Modern portable consumer and industrial electronics, especially client devices such as cellular phones, portable digital assistants, navigation systems, and combination devices, are providing increasing levels of functionality to support modern life including mobile data and voice services. Research and development in the existing technologies can take a myriad of different directions.
As users become more empowered with the growth of mobile service devices, new and old paradigms of cellular service stations are becoming essential for users to take advantage of this new mobile data and voice space. Base stations can provide mobile data and voice services. Base stations allow a Mobile Station, such as a User Equipment, to connect to its voice or data services remotely via radio frequency communication. Noise ratio calculation mechanisms help the mobile stations and the base stations manage the communication channel and properly decode symbols transmitted over the radio frequency.

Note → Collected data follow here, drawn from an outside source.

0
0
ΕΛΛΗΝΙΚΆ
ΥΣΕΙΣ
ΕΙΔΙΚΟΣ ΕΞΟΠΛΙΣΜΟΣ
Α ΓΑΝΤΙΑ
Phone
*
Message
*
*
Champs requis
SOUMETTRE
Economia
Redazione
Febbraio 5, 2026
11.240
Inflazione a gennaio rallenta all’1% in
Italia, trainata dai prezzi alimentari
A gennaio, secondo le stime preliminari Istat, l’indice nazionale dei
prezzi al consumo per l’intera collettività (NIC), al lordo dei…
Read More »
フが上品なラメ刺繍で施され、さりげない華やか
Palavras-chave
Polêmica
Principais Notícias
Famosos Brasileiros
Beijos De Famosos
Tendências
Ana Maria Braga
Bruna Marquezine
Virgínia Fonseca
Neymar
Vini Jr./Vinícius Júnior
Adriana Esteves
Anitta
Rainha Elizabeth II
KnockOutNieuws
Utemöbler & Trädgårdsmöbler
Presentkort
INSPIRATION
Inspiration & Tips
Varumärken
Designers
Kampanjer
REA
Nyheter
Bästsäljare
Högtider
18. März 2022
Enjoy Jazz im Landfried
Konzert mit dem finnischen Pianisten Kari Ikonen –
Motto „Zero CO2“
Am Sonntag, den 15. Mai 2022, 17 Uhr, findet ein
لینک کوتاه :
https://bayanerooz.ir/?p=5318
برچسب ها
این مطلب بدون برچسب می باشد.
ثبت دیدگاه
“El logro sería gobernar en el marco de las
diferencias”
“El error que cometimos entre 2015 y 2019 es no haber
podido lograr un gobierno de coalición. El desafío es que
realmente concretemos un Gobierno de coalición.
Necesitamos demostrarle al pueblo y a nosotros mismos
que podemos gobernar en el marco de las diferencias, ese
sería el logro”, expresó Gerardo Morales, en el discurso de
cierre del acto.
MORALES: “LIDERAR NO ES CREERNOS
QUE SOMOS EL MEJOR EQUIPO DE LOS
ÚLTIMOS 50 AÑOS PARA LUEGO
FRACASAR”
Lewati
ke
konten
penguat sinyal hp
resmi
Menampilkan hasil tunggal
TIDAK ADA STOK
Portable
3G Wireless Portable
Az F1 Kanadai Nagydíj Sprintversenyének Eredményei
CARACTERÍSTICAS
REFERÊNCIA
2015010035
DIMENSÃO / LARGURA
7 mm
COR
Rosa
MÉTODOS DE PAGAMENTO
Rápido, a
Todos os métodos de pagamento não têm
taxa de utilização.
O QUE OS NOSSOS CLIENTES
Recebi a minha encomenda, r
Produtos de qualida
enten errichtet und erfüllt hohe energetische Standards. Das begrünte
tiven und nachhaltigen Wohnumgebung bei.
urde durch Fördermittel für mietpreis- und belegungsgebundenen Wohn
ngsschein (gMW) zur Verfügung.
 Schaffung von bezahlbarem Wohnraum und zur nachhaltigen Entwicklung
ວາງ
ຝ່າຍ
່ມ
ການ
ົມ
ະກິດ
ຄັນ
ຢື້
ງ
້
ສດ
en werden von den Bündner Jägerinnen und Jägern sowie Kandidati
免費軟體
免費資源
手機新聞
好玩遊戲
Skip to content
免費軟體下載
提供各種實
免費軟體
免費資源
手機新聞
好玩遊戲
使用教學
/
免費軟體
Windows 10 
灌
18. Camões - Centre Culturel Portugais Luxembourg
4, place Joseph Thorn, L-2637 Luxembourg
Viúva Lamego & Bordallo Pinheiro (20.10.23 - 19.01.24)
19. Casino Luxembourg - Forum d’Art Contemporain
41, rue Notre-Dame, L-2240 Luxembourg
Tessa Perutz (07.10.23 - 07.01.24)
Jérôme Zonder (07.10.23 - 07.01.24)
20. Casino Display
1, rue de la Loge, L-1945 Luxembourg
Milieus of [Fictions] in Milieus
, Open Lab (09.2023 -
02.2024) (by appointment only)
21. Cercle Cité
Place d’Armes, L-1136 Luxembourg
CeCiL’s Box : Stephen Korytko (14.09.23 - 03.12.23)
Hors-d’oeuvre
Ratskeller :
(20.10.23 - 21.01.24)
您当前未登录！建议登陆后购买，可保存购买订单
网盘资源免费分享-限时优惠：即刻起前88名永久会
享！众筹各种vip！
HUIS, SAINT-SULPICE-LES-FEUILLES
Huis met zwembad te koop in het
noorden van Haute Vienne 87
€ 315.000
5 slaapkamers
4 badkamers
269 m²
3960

Mobile telecommunication systems have been incorporated in cellphones, handheld devices, automobiles, notebooks, and other portable products. Today, these systems aid users by decoding audio and multimedia data over portable devices and manage the radio frequency communication between the user equipment and the nearby servicing base stations. The proper noise ratio estimation prevents interruption of services because of delay, noise, or interference within the communication channels. However, the accuracy and consistency of these noise ratio estimation mechanisms continue to challenge commercial applicability of these systems.
Thus, a need still remains for a mobile telecommunication system with a noise ratio estimation mechanism to adjust telecommunication receiver for better throughput. In view of the ever-increasing commercial competitive pressures, along with growing consumer expectations and the diminishing opportunities for meaningful product differentiation in the marketplace, it is increasingly critical that answers be found to these problems. Additionally, the need to reduce costs, improve efficiencies and performance, and meet competitive pressures adds an even greater urgency to the critical necessity for finding answers to these problems.
Solutions to these problems have been long sought but prior developments have not taught or suggested any solutions and, thus, solutions to these problems have long eluded those skilled in the art.